Elle s’est pendue à mon cou et, la faisant reposer, ma verge trouve d’elle-même son chemin.
• Mon fils m’avait dit qu’elle était grosse, c’est la première fois où je suis si bien remplie avec la tienne.
Ah !
Un jouet : Jacques m’a pris pour un jouet sexuel pour sa petite maman.
Qui mieux que lui a pu dire à sa maman qu’elle était grosse ?
Eh mon prénom, là encore je ne vois personne d’autre, j’en ai confirmation après le premier orgasme que je lui apporte.
J’ai encore ma queue en elle.
• Tu dois te poser des questions…
C’est ce que je pensais : Jacques, voulant le bonheur de sa mère qui reste avec son père pour une question de partage de leurs biens, m’a offert à sa maman.
Un point de détail, lorsque sur le lit de jardin, elle me pompe avant que je la prenne à la cuillère.
Vous allez dire que je baise cette femme sans me protéger ou la protéger.
Pas tout à fait, il y a peu, le médecin avait demandé à Jacques de faire une prise de sang.
Il m’avait fait un cinéma, ayant peur des piqûres.
Subterfuge pour qu’il surmonte sa peur si j’en faisais une aussi.

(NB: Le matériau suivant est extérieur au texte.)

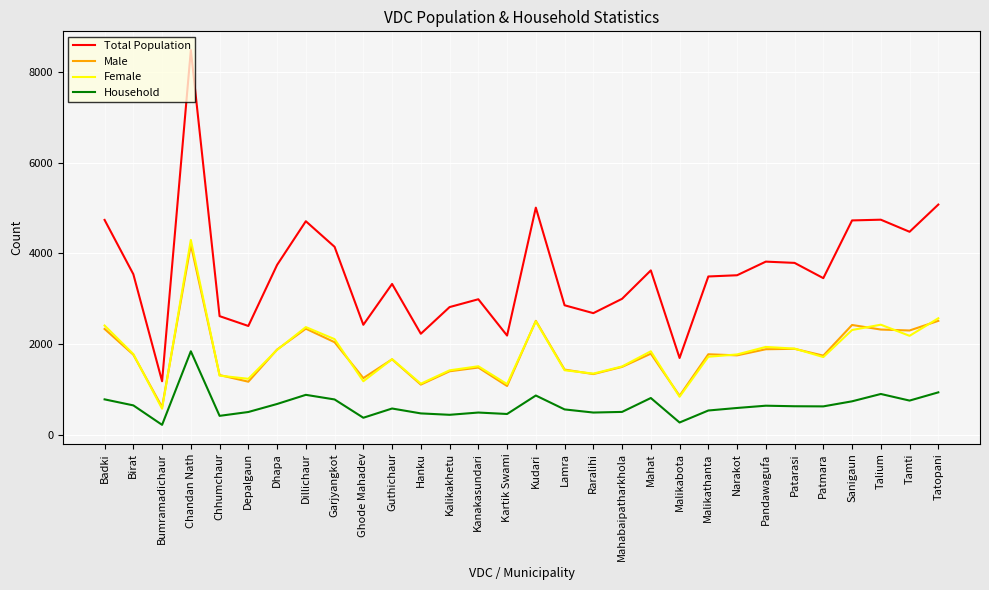

What is the spread (max minus min) of values at Patmara?

2832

Je m’étais fait prendre du sang, et je l’avoue, je ne sais pas où il a fini.
Nul doute que, friqués comme ils le sont, le contenu du flacon a été analysé et que cette femme a su que j’étais sain de corps, même si mon esprit est un peu vicieux.
Léa, c’est le nom qu'elle me donne dans un moment de calme, se satisfaisant de ma perversité et de ma grosse queue.
Du lit près de la piscine, je termine ma nuit dans sa chambre.
• Christophe, je cherche un homme à tout faire, même ce que nous venons de faire dans cette villa.
Je sais que tu vas chercher du boulot en arrêtant tes études.
• Vous voulez que je sois votre jardinier !
• Un peu, mais ce ne sont pas des poireaux que tu planteras, mais ta queue, chaque fois que l’envie de baiser me prendra.
Ah ! Tout faire, je te dis, et si nous signons le contrat qui va nous lier par un petit cunnilingus de ma chatte, montre-moi que ta langue est aussi efficace que ta belle bite.
Ça fait deux ans que je m’occupe de sa villa comme homme à tout faire.
À son retour du Mexique, nous avons bien ri avec Jacques.
Sa mère, ma maîtresse, étant partie sans moi pour ses affaires, c’est dans la voiture qu’elle m’a offerte.
Comment appelle-t-on ces voitures rouges, au cheval cabré ?
Oui, une Ferrari avec toute la panoplie qui va avec, des costards dont je préfère oublier le prix.
Des Rolex, j’en ai sept, une pour chaque jour.
J’ai ma chambre dans la villa, mais avec un dressing digne d’un Premier ministre.
Jacques, me direz-vous, il continue ses études, nous sommes toujours potes.
Il fréquente une Pamela De…
Famille elle aussi friquée.
Il souhaite l’épouser vierge, hélas pour lui.
Elle habite non loin de chez, j’allais dire chez moi.
Elle est venue se baigner dans la piscine et se faire bronzer alors que je taillais la haie en sueur.
Les gouttes sur mon corps, elle les a léchées avant que je lui écarte les cuisses pour une de mes spécialités, le cunnilingus.
Lorsqu’une chatte m’est offerte, je sais me couvrir, c’est ma capote qui a été couverte de sang, bien que j’aie dit vouloir éviter mes pucelles.
Qui ne change pas d’avis, même si je fais cocu mon meilleur pote.
Certes, avec Pamela, on oublie de lui dire, mais moi je sais déjà qu’au moment où je plonge dans ce trou encore vierge, lui se paye une pute au Maroc.
Enfin une pute, la salope copine de sa mère, où elle se trouvait avant notre rencontre dans la piscine.